Now take this worldview and put it in the mind of a man made desperate by circumstances: an African village in famine, the Atlanta slums with no jobs and racial discord, the Arabian desert amidst tribal warfare, or (dare I say?) an Asian American college student plagued by mental illness and loose on the Virginia Tech campus in 2007 (my home town).  These circumstances are common to man throughout history.

This is a man (any and all of them) who sees life as out of control, random, unjust, and malevolent.   He is fearful, purposeless, and worst of all hopeless.  He does not see his life, or anyone else’s life, as valuable.

Now put a gun in his hand.  No wonder he is dangerous!

He does not know:

            Help those who have less power than you.

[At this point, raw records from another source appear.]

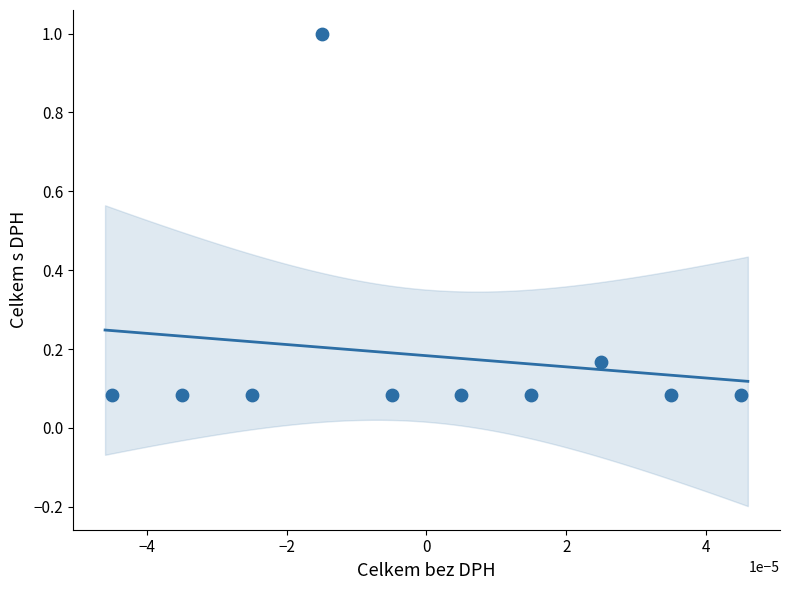

What is the range of Y values (max minus min)?

0.9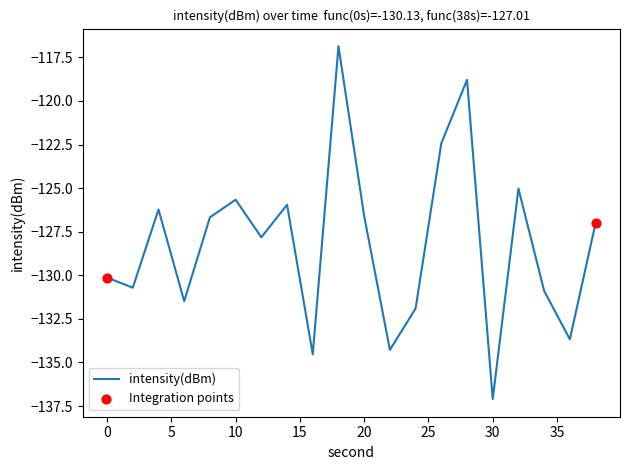

What is the difference between the maximum and minimum values?

20.2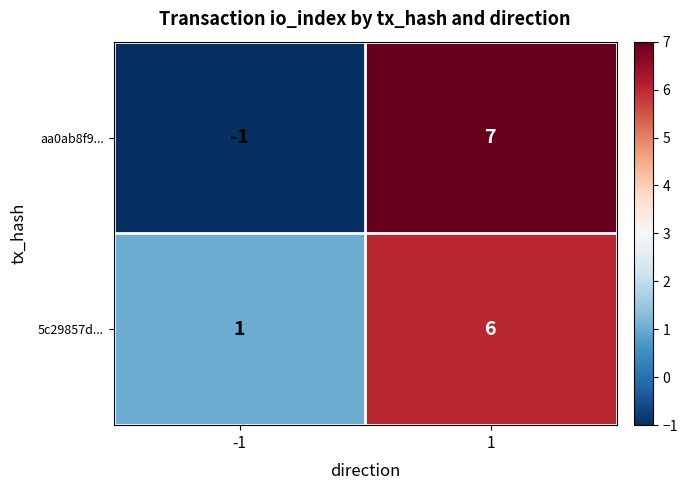

At 1, list the series in order from largest to smallest.

aa0ab8f9..., 5c29857d...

            Do not be easily offended.

            Bear with one another in grace.

            Happy are the humble, merciful, pure in heart, persecuted, and peacemakers.

            Love thy neighbor.

            Love thy enemy!

He is dangerous because of how and what he thinks.

The gun is really just a bit of technology that magnifies the problem terribly.  It is not the root of the problem.  It is just a technological tool.

The difficulty for us in the West comes in because we, like Captain Picard, have a vast array of wondrous technological tools.  They must be wielded very, very carefully.  Medicine, wireless communications, sophisticated digital banking, etc.  If we put any of these tools into the hands of a person or people divorced from the Worldview that birthed (and constrains) the tool, we build a ticking time bomb.

You think the above (obviously good) technologies can’t be dangerous?  (Yes, I mean “good technologies.”  The idea that technology is morally neutral is a myth that only an American could believe.)  Then, what is the difference between guns in the hand of a tribal warlord, medicine in the hands of the Nazi doctors, an iPhone in the hands of a gang leader in prison, or high-tech finance in the hands of one of Ayn Rand’s more hardnosed characters?

And how does the desperate and fatalistic man see a gun or other bit of technology?  Accurately.  As power.  Power over the natural world.  Power over his neighbors.  Power to be grabbed.  He actually sees technology in much the same way that the animistic pagan in an African village sees witchcraft: as the power of the shaman to put a hex on any neighbor he is paid enough to curse.  If you believe like the desperate fatalist, then both a magic spell and an AK-47 are ill and ugly power tools.

The answer to the problem is not to limit access to technology.  That was the Star Trek answer, because the writers and producers dared not consider or publicize the true and scandalous answer.

The answer is to change how people think—cultural imperialism.  I think you know I don’t mean exporting Western culture.

Here we are, back at the Beatitudes again.  Talk about changing how people think.  Jesus turns the whole world on its head.

Beware the technological solution for a moral problem.